CA does bundling deals to extend reach of Unicenter TNG

A range of bundling deals for Unicenter TNG, which Computer Associates announced at its annual CA World conference in New Orleans, takes a leaf out of the Microsoft book. The deals, with Sun, Hewlett-Packard and Apple, are intended to extend the reach of the enterprise management platform.

A range of bundling deals for Unicenter TNG, which Computer Associates announced at its annual CA World conference in New Orleans, takes a leaf out of the Microsoft book.

The deals, with Sun, Hewlett-Packard and Apple, are intended to extend the reach of the enterprise management platform.

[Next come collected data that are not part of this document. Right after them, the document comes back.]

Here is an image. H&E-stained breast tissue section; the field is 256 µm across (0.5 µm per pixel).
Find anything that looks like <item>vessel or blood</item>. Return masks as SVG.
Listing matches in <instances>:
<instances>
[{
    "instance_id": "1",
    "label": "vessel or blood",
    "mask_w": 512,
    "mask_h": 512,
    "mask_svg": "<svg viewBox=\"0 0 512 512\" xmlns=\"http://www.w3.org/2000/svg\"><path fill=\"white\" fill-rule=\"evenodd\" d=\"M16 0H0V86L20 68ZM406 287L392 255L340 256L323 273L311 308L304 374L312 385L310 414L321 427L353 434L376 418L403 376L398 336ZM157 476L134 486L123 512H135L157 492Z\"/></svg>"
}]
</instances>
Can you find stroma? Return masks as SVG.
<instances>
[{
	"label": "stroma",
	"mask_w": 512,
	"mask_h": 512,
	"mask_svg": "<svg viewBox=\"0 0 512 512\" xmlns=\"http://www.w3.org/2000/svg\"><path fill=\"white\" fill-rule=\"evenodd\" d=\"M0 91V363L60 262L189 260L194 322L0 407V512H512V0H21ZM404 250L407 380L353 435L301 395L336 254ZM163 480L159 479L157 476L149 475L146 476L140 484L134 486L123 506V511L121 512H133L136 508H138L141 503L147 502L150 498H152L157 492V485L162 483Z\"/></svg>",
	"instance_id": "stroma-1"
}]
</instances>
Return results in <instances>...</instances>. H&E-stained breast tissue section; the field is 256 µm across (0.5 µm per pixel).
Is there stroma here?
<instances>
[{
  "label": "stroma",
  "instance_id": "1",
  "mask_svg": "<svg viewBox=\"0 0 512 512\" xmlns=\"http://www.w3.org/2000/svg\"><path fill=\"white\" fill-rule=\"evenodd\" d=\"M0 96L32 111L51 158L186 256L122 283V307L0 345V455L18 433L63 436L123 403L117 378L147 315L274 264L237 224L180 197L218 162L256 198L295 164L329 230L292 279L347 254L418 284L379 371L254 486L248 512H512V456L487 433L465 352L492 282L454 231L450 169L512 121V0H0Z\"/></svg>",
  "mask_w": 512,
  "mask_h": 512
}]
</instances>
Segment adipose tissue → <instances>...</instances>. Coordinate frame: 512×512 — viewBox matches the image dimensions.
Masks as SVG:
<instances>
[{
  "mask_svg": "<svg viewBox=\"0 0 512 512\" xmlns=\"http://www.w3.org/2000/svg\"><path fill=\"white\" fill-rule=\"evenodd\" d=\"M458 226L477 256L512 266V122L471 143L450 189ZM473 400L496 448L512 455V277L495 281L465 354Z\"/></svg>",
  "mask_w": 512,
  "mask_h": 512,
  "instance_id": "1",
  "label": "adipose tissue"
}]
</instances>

HP and Sun will integrate the Unicenter TNG framework — a pared-down version of the management platform announced at the conference — into their HP-UX and Sun Solaris Unix implementations, respectively. HP says it will bundle the framework with all of its servers; Sun stopped short of such an endorsement, leaving the framework’s delivery mechanism for Solaris to be hammered out in the future.

“It’s very much how Microsoft made Windows ubiquitous,” says Mark Sokol, CA senior vice-president of advanced technologies. “We’ll have more than 1.5 million copies shipping next year.”

The framework version of Unicenter TNG includes all the interfaces and services currently embedded in the full-blown product. But it is now open to third-party applications, something that will appeal to ISVs. The framework manages application interactions with other applications or system resources, while providing a graphical view of the enterprise.

IBM’s Tivoli is the major oppositon. According to conference attendee Kim Sobel, a senior analyst with the Hurwitz Group, the bundling option will put real pressure on IBM.

CA handed out more than 20,000 free copies of the framework at the conference. In all, 13 vendors have announced support for the framework. They include Data General, Digital, Fujitsu, NCR, Sequent and Tandem. The announcements left observers wondering what such integration deals will mean for the future of HP’s OpenView and Sun’s Solstice management offerings. Under its global agreement, Hewlett-Packard will not only bundle the framework with all HP-UX servers and workstations but will also resell Unicenter TNG — the full product — and provide services and support.

Sun CEO Scott McNealy endorses the idea of choice.

“We will continue to invest heavily in network and system management capabilities and partner with CA, and may the best product win in the market,” he says.

On the client side, Macs will be pulled into the Uni-center TNG fold with the year-end release of an agent for the Mac OS and later an agent for Rhapsody. Users of Yellow Box, Rhapsody’s application development and run-time environment, will also be able to build programs for CA’s Jasmine pure-object database. Jasmine is scheduled to ship within 90 days; Rhapsody is expected by mid-1998. CA says it will deliver a Unicenter TNG management agent written in Java within 90 days. The agent is designed to run on devices such as NCs and set-top boxes. Web browsers that implement version 1.1 of the Java virtual machine will be able to act as remote consoles for the management system. Browsers will be able to implement all functions of the existing NT version, including Unicenter TNG’s “real-world” 3D interface.

The framework bundling strategy will certainly give Unicenter TNG broader exposure but it’s not quite the same as Windows penetration because when Windows comes bundled on a PC, the user can’t operate the system without it — unlike TNG.